Why Netflix’s Potential ‘Content Crisis’ May Not Be Much Of A Crisis At All

NBC

When Netflix extended its relationship with Warner Media’s sitcom Friends late last year, ponying up $100 million for the rights to air the series on the streaming giant for 2019, it highlighted a potential major crisis for Netflix. Despite churning out hundreds of original series, movies, reality shows, and comedy specials over the years, many of the streaming network’s most popular programs are still those that it licenses from other studios and networks, like The Office, Friends, Parks and Recreation and Grey’s Anatomy. However, as other studios like Apple, Disney, and Warner prepare to launch their own streaming networks, there’s a real danger that Netflix will lose out on some of their most popular programming as studios pull their own content from the service to stream exclusively on their own networks in an effort to boost their own subscriber base.

Disney, for instance, has already announced that it will pull its programming off of Netflix and stream it on its own service, due out this year. In anticipation of that, Netlix has cancelled a number of its popular Marvel series. In fact, while Netflix was reluctant to cancel original programming in the first few years after House of Cards and Orange is the New Black, the streaming service has been far more eager to do so of late with shows that are produced outside of the Netflix ecosystem, like the popular mockumentary series American Vandal, which was produced by CBS TV Studios. That series, however, could attract new suitors, including its own in-house streaming network, CBS All Access.
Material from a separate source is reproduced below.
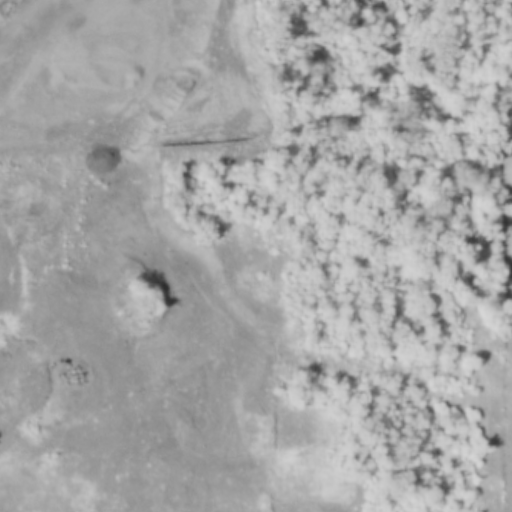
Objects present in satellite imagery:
quarry: (109, 269)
Ultimately, the content crisis that Netflix may face will only arise if their original programming cannot fill the holes left by the absence of shows like Friends and The Office, should those studios decide to pull them. With the exception of Stranger Things and a few other programs, Netflix hasn’t had a lot of homegrown hits on the scale of Friends in recent years. If the Netflix licensed catalogue gets picked apart by other networks and studios, theoretically viewers could drop Netflix in favor of other streaming services.

What Netflix does have, however, is a massive subscriber base of over 137 million subscribers worldwide (and that doesn’t even account for the hundreds of thousands of people who piggyback on others’ subscriptions). That massive base of subscribers thus gives Netflix a huge advantage over other streaming networks in one very important respect: The Netflix infrastructure puts it in a better position to create hit television shows, and that is hugely valuable to other networks.
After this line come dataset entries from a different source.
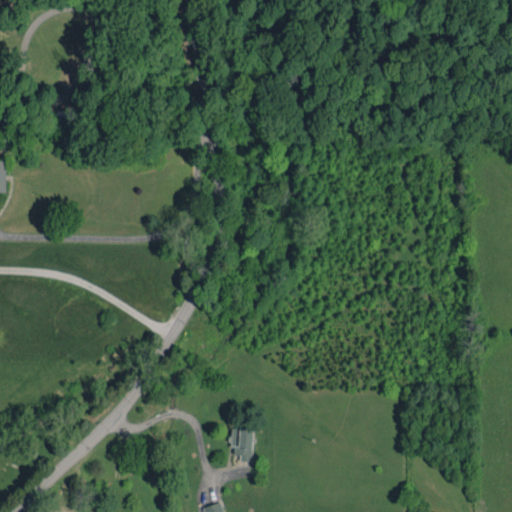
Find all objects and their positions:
road: (18, 84)
building: (2, 175)
road: (216, 200)
road: (143, 237)
road: (91, 288)
road: (181, 414)
building: (242, 443)
road: (77, 447)
building: (213, 507)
Take, for instance, the series You, released by Lifetime last September. It barely made a splash upon its release, and overnight ratings for the series averaged roughly 600,000 viewers a week. When the series debuted on Netflix the day after Christmas, however, interest in You skyrocketed (in fact, Netflix has taken over ownership of You from Lifetime for its second season). Netflix created a hit where another network could not (in fact, recognizing defeat, Lifetime has all but quit making original series).

You is obviously not the first series to benefit hugely from a Netflix boost. AMC’s Breaking Bad doubled its ratings late in its run thanks to the massive boost from Netflix. It was a boost so big that some thought that AMC should be paying Netflix to air Breaking Bad. Meanwhile, The CW’s Riverdale doubled its ratings between the first and second seasons, also thanks to exposure from Netflix. Moreover, in its eighth season, Netflix was able to help boost Showtime’s Shameless to even better ratings, giving the show its highest rated premiere since the third season. The popularity of Shameless on the streaming network may provide even more incentive to Showtime to keep its longest running series around for several more years, even without its biggest star, Emmy Rossum.
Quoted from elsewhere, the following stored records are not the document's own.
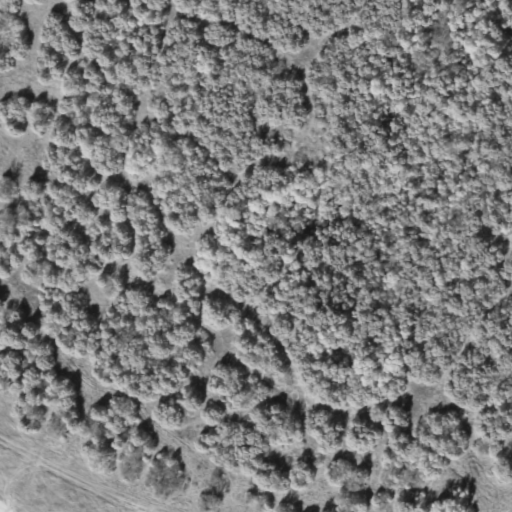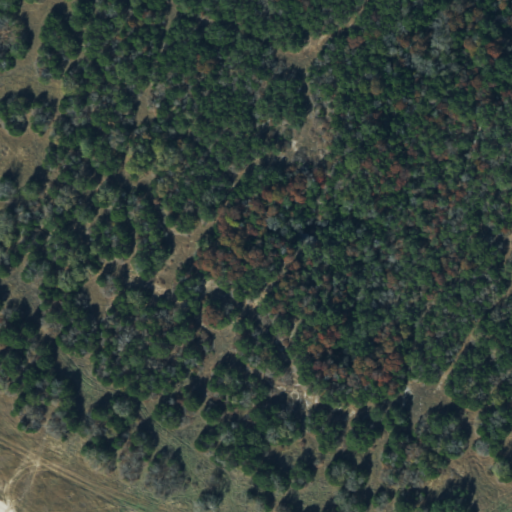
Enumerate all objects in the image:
road: (1, 511)
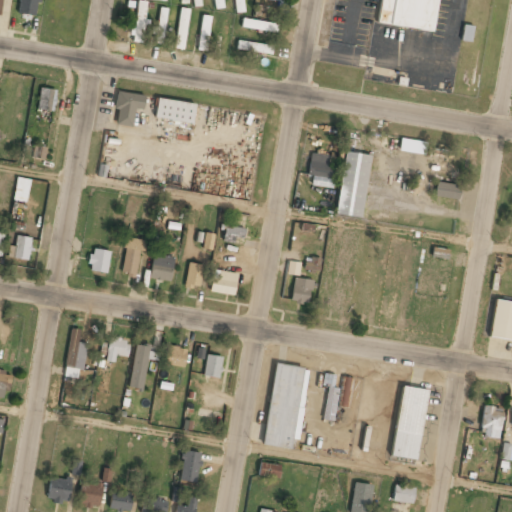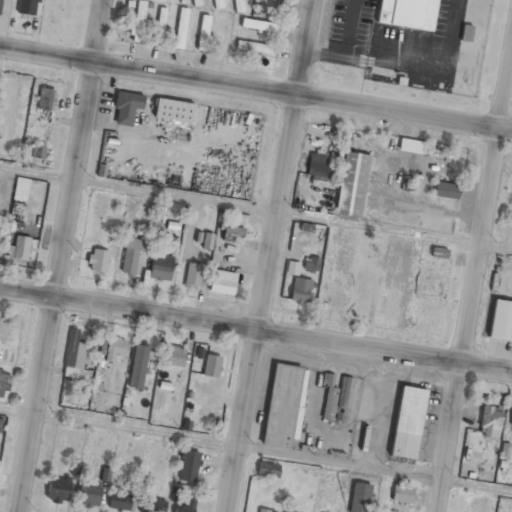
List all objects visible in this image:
building: (218, 4)
building: (284, 4)
building: (0, 6)
building: (239, 6)
building: (27, 7)
building: (406, 13)
building: (407, 13)
building: (137, 22)
building: (258, 25)
building: (159, 26)
parking lot: (401, 27)
building: (181, 28)
building: (203, 33)
building: (253, 47)
road: (255, 89)
building: (45, 99)
building: (126, 107)
building: (173, 111)
building: (411, 146)
building: (38, 152)
building: (320, 170)
building: (351, 184)
building: (446, 190)
road: (485, 208)
road: (255, 210)
building: (231, 233)
building: (207, 241)
building: (1, 242)
building: (21, 248)
road: (60, 256)
road: (269, 256)
building: (130, 257)
building: (98, 260)
building: (311, 264)
building: (160, 267)
building: (192, 275)
building: (222, 282)
building: (300, 291)
building: (501, 320)
road: (256, 331)
building: (115, 348)
building: (71, 355)
building: (174, 356)
building: (139, 364)
building: (211, 366)
building: (3, 384)
building: (345, 392)
building: (284, 405)
building: (328, 409)
building: (490, 422)
building: (407, 423)
building: (0, 424)
building: (511, 430)
road: (447, 438)
road: (255, 450)
building: (505, 452)
building: (189, 466)
building: (268, 470)
building: (105, 475)
building: (58, 489)
building: (402, 494)
building: (89, 495)
building: (359, 497)
building: (119, 500)
building: (151, 504)
building: (185, 506)
building: (265, 511)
Likewise, the first season of USA Network’s Jessica Biel series, Sinner, was so popular on Netflix that many believed it was a originally a Netflix program. NBC’s The Good Place, meanwhile, consistently receives middling ratings on the network, but it remains a hugely popular show on Netflix and therefore can command large licensing fees. Some may also wonder why Fox continued to produce episodes of New Girl even as it struggled in the ratings and even as it was clear some of the cast members were ready to leave the series. The answer lies on Netflix, where New Girl is one of its most popular programs.

In other words, the relationship between Netflix and other studios and networks is often a symbiotic one. Netflix often still relies on other studios to provide it with some of its most popular content, but other studios often rely on Netflix’s massive subscriber base to boost exposure to its programming. This could create some unusual scenarios in the upcoming streaming wars, where competing streaming services like Apple end up licensing its own programming out to Netflix to boost their popularity and slingshot that streaming network into viability. Indeed, as long as Netflix and its subscriber base maintains its Kingmaker potential, it will remain as important to the other networks and studios as their content is to Netflix.

In the meantime, Netflix may need to wean itself off of some of its massively popular licensed programming like The Office, but having Steve Carell and Greg Daniels in-house for Space Force may mitigate the damage that losing The Office might inflict.